The default residual selection remove data points outside 3. Studentized residuals are normalized residuals which sometimes are referred to as z-score. Literature suggests the use of z-scores between 3-3.5. As of now, we use the default residual settings.
\[StudentisedResiduals, r = \frac{y_{experiment} - y_{prediction}}{\sigma_{standard_deviation}}\]- To remove outliers, click [Outliers » Remove Outliers]. The outliers will be removed. Remove until all outliers have disappeared. Do this for all best models. You may remove outliers for all other polynomials. But most probably cubic design will be selected, because of its low RMSE error compared to other model types.
Take extra precaution when removing outliers, always observe the PRESS RMSE while doing so. The model might become “over-fit” if too many data points are removed. This means that the model is too closely fit to a small number of points, and doesn’t “generalise” well to data that is not included.
- After removing outliers, the best model selection will be removed. So, reassign best model again by repeating Step 2: no 2.

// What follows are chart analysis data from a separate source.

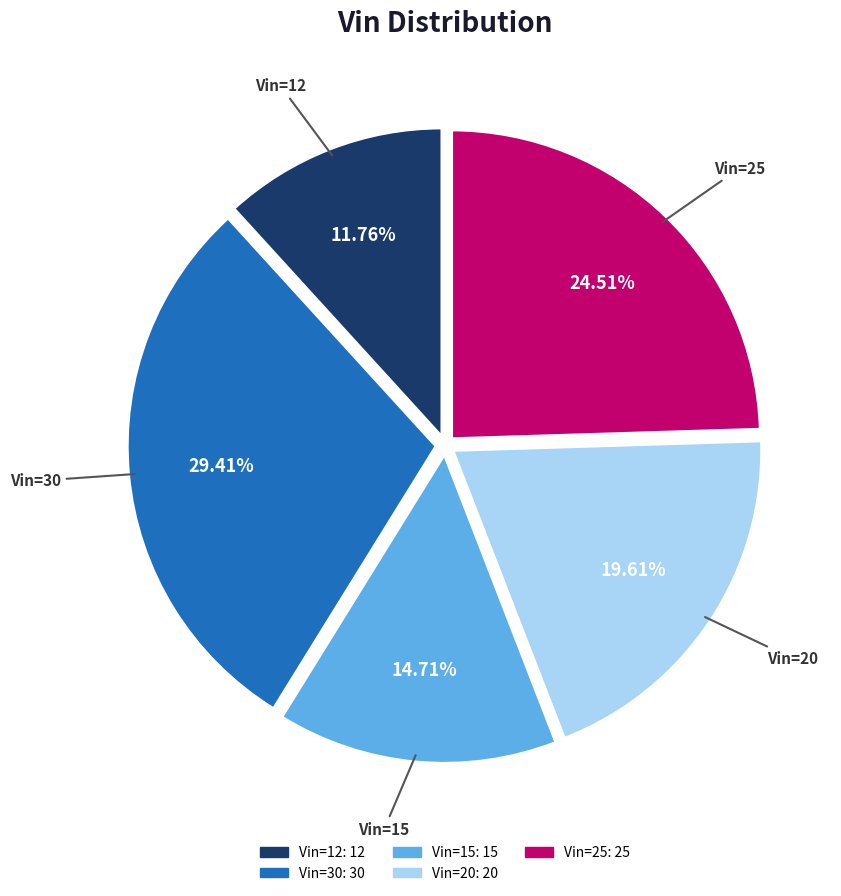

Combined, what portion of the pie is Vin=30 and Vin=15?

44.1%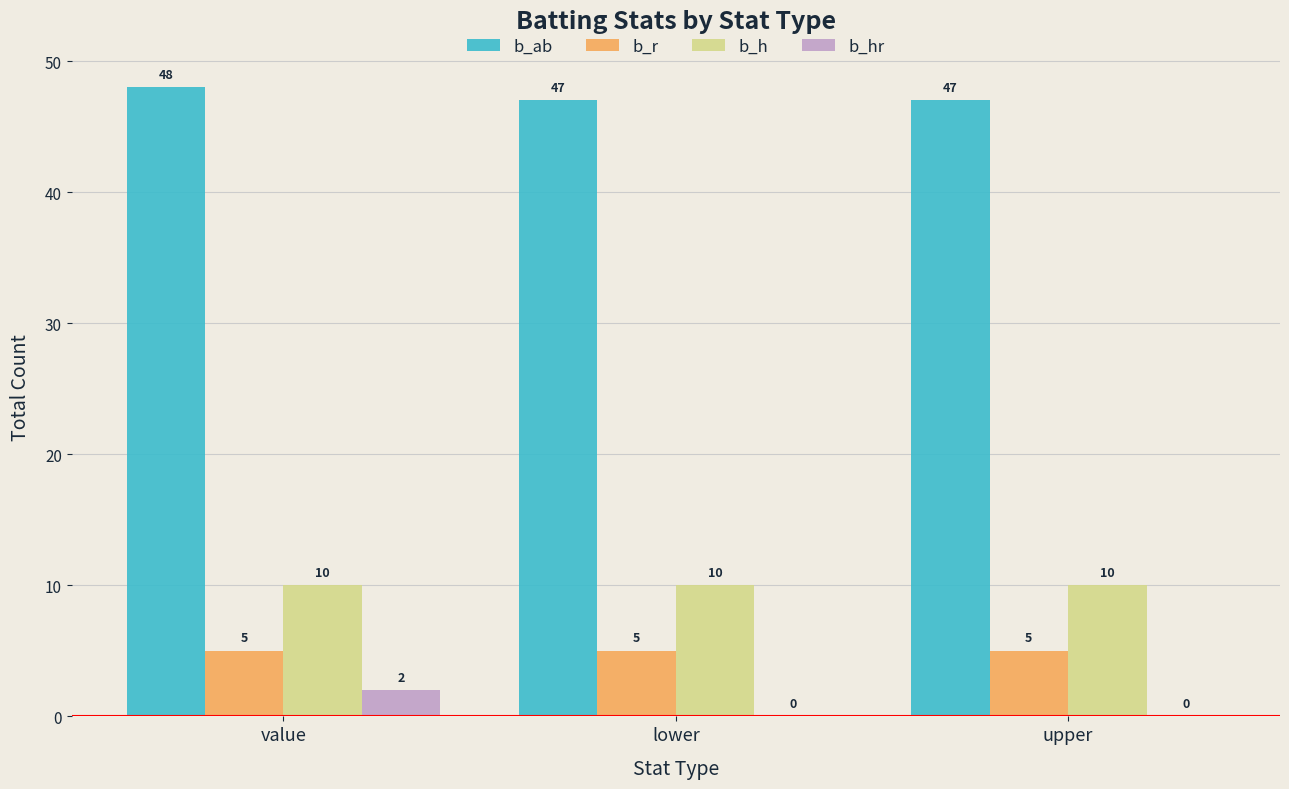

True or false: b_r has a value of 5 at upper.

True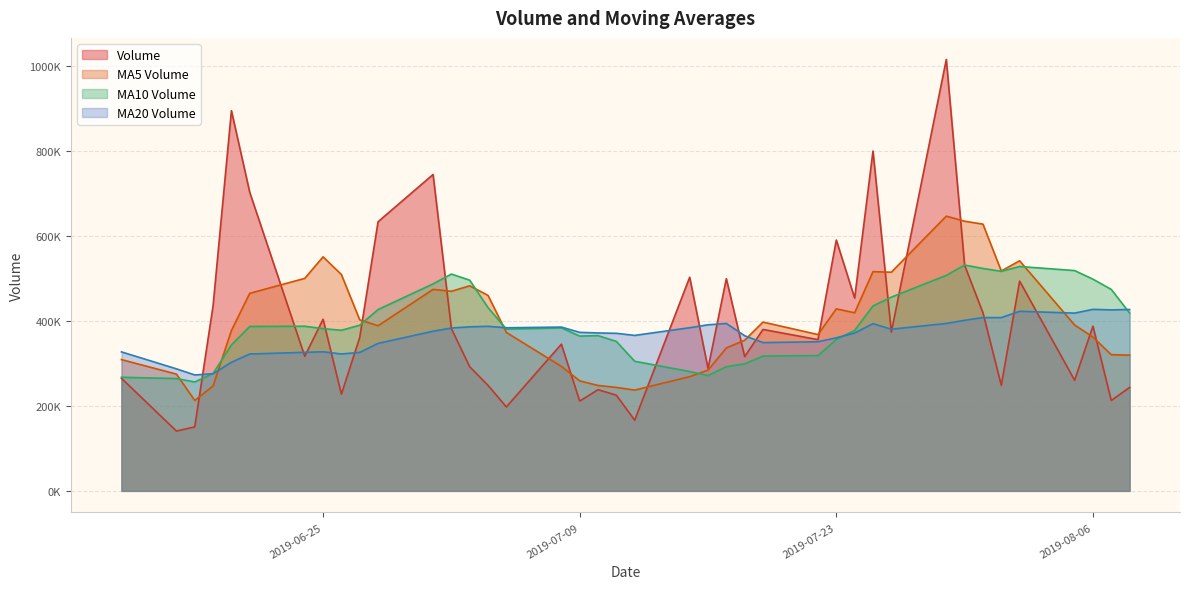

Does the chart have visible grid lines?

Yes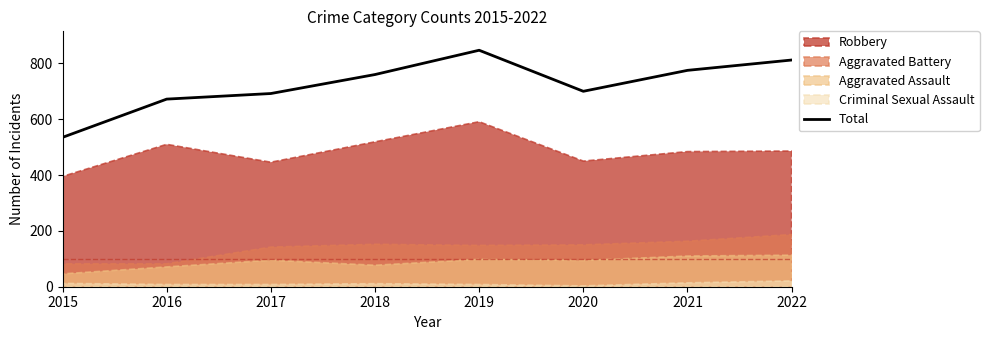

Is it true that Total equals 147 at 2016?

False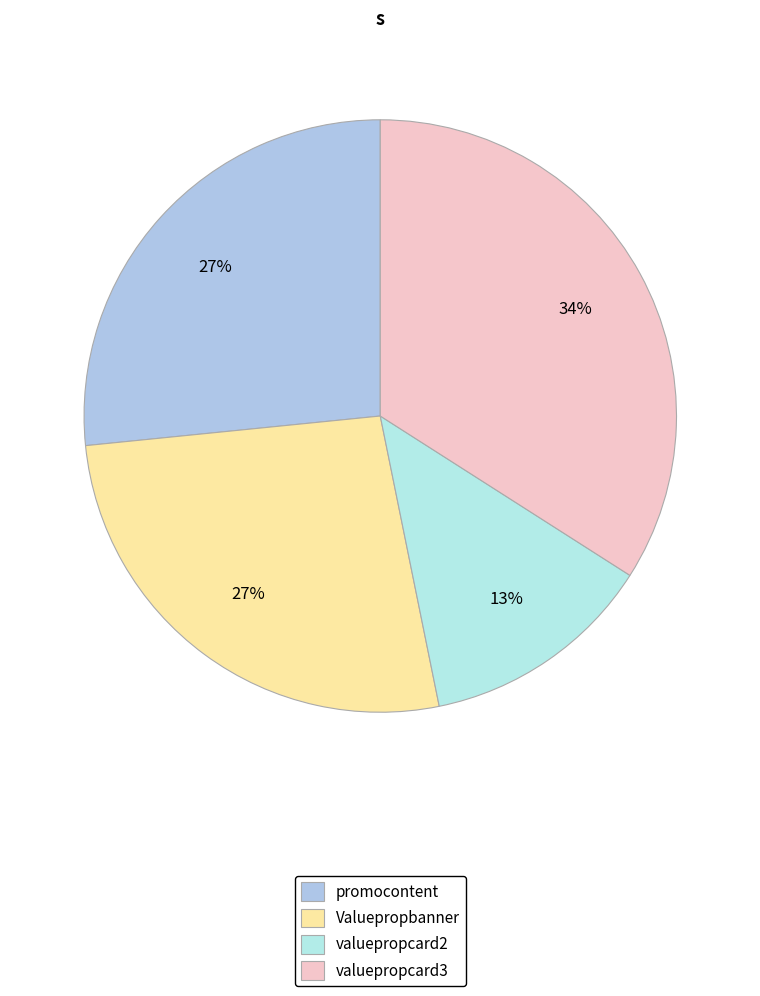

Which has a higher value, valuepropcard3 or valuepropcard2?

valuepropcard3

- Click [Select] in the model browser. [Model Selection] window will appear. Select the best model and click [Assign Best]. Now, close the selection window and click [Yes] to confirm.
- Repeat step 4 to 6 for the other three models. Remember to reselect best model (step 6) after removing outliers.
- Save the project as “V8NA_1_StageModel.mat” and close the model browser. This model will be used later in the Feature calibration exercise.
Task 4-3: Feature Calibration for a V8 Engine using Radial Basis Functions
- Use “Build models” tool to add RBF models to your current response model. Generate RBF models with centres ranging from 30 to 350 with 10 models linearly spaced (as in figure below). Use the
<linspace>
function when defining the centres of the RBF model. - Repeat the procedure above for all response models. Select the best model for your responses.
Save the project when finished.
Observe the model quality between the polynomial models and RBF models. If polynomial model is the better model, discuss why this could be the case? When is polynomial model superior to RBF models?